──────── DOCUMENT TEXT ────────

HDFS Configuration Options
Use the following parameters to configure the Kafka Connect for HPE Ezmeral Data Fabric Streams HDFS connector.
In standalone mode, specify the HDFS connector configuration in the quickstart-hdfs.properties file. You can also configure the offset storage location and the port for the REST interface, which are specified in the connect-standalone.properties file. See Configuring in Standalone Mode.
/opt/mapr/kafka-connect-hdfs/kafka-connect-hdfs-<version>/etc/kafka-connect-hdfs/quickstart-hdfs.properties
/opt/mapr/kafka/kafka-<version>/config/connect-standalone.properties
/opt/mapr/kafka/kafka-<version>/config/connect-distributed.properties
Parameter | Description |
---|---|
flush.size |
Number of records written to the file system before invoking file commits.
|
hdfs.url |
The file system connection URL. This configuration has the format of
|
connect.hdfs.keytab |
The path to the keytab file for the HDFS connector principal. This keytab file should only be readable by the connector user.
|
connect.hdfs.principal |
The principal used when the file system is using Kerberos for authentication.
|
format.class |
The format class used when writing data to the file system.
|
hadoop.conf.dir |
The Hadoop configuration directory.
|
hadoop.home |
The Hadoop home directory.
|
hdfs.authentication.kerberos |
Specifies whether the file system uses Kerberos for authentication.
|
hdfs.namenode.principal |
The Kerberos principal for CLDB.
|
hive.conf.dir |
The Hive configuration directory.
|
hive.database |
The database used when the connector creates tables in Hive.
|
hive.home |
The Hive home directory.
|
hive.integration |
Specifies whether Hive is integrated when running the connector.
|
hive.metastore.uris |
The Hive metastore URIs. Can be an IP address or fully-qualified domain name and port of the metastore host.
|
logs.dir |
Top-level file system directory to store the write ahead logs.

──────── ENTRIES ────────

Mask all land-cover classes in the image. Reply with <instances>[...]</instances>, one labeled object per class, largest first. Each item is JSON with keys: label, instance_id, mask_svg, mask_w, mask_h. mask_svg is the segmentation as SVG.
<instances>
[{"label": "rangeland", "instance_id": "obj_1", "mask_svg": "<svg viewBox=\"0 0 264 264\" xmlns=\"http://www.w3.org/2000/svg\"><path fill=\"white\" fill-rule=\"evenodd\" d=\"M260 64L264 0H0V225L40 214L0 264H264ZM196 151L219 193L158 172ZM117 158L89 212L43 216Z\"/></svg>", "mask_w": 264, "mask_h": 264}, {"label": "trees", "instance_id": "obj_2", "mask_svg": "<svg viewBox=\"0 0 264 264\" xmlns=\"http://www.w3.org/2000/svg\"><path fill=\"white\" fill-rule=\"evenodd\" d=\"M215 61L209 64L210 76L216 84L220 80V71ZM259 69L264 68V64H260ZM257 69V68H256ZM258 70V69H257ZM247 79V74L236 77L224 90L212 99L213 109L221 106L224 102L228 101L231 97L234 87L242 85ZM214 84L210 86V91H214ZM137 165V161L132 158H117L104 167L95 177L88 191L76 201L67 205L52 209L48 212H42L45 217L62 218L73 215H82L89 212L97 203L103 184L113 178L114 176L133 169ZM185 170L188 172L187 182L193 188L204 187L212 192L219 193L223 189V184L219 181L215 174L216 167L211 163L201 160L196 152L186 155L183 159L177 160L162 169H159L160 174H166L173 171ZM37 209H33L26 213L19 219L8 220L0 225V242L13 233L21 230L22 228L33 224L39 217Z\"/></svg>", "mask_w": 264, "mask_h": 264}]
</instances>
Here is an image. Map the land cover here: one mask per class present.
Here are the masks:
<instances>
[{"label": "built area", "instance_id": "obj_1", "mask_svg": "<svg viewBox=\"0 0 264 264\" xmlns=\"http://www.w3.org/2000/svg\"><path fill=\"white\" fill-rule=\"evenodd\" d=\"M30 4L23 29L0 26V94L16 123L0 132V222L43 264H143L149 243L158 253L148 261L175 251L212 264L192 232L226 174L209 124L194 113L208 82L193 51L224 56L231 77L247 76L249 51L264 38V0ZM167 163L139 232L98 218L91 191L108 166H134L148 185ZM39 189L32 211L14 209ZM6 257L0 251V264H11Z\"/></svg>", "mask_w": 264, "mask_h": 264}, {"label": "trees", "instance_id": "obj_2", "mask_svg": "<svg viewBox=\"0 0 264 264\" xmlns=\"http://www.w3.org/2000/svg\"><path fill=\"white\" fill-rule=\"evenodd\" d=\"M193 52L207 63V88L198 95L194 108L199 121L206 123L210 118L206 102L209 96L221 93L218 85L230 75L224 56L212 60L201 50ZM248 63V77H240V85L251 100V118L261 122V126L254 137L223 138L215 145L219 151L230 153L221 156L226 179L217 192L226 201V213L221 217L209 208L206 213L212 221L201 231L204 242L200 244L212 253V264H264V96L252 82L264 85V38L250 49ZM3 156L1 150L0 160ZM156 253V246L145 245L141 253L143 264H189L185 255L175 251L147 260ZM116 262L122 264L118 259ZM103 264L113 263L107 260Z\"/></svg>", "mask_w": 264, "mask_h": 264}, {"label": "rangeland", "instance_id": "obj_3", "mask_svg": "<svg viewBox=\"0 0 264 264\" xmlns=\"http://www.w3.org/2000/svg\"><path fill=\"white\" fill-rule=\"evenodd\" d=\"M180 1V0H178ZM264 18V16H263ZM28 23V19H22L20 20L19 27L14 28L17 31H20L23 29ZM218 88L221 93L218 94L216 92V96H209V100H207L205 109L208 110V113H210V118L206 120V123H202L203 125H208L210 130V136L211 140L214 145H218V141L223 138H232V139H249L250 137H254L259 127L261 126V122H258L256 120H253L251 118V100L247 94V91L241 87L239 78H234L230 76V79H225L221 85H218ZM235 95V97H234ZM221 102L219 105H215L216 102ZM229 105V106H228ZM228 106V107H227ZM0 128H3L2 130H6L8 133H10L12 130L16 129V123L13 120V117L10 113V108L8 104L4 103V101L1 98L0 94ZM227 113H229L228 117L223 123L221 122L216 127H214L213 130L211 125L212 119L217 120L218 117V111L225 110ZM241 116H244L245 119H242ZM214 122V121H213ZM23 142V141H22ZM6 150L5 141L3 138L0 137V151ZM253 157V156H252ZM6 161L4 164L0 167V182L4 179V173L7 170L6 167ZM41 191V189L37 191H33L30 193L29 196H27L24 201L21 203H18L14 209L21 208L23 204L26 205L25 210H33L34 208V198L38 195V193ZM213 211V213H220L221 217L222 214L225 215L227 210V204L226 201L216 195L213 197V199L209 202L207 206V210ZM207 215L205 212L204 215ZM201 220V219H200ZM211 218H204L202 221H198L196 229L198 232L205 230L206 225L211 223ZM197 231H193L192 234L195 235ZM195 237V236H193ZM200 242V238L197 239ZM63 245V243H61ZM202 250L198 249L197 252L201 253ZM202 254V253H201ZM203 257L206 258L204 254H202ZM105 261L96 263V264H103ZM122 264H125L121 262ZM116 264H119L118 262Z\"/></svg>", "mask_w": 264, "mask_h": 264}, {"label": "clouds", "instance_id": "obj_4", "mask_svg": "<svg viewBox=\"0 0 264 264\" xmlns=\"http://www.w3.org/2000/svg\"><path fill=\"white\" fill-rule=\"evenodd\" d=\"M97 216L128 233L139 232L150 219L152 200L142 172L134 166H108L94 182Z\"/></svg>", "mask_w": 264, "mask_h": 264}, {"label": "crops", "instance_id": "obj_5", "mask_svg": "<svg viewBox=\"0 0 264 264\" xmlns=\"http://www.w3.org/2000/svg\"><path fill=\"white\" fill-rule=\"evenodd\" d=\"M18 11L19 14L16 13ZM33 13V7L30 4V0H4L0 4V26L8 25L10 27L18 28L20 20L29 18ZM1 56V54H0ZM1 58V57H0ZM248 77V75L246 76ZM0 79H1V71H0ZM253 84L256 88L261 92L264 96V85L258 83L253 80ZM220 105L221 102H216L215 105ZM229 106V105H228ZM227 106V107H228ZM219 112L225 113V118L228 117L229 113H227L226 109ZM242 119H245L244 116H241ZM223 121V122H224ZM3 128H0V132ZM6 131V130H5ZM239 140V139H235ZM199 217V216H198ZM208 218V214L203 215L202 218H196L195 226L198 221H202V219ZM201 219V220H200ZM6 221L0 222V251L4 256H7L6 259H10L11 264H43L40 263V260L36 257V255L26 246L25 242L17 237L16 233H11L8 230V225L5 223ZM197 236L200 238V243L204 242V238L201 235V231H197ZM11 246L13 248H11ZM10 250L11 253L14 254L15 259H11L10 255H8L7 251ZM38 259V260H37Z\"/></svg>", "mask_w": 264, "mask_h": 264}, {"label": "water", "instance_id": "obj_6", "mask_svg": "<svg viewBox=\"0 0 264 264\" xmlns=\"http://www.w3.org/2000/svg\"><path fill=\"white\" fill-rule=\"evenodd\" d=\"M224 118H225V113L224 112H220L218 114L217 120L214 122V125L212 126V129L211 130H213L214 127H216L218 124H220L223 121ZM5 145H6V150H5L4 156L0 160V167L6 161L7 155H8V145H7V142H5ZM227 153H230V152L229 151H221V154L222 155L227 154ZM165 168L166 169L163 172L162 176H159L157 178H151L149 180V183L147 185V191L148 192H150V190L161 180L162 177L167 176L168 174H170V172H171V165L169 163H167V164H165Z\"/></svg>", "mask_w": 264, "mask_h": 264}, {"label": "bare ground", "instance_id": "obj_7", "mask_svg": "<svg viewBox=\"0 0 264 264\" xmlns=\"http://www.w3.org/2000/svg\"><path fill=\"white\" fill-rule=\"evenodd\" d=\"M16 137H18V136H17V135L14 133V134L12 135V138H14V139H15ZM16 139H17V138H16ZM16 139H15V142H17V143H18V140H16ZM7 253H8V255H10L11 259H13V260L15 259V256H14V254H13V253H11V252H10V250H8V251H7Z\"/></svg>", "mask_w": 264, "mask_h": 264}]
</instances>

────────

AIM: From the HDFS configuration options, extract word for word the part that opens with the words containing "In standalone mode, specify" and closes with "in Standalone Mode.". You can set the entries aside; none of them are used here.

RESPONSE BELOW:
In standalone mode, specify the HDFS connector configuration in the quickstart-hdfs.properties file. You can also configure the offset storage location and the port for the REST interface, which are specified in the connect-standalone.properties file. See Configuring in Standalone Mode.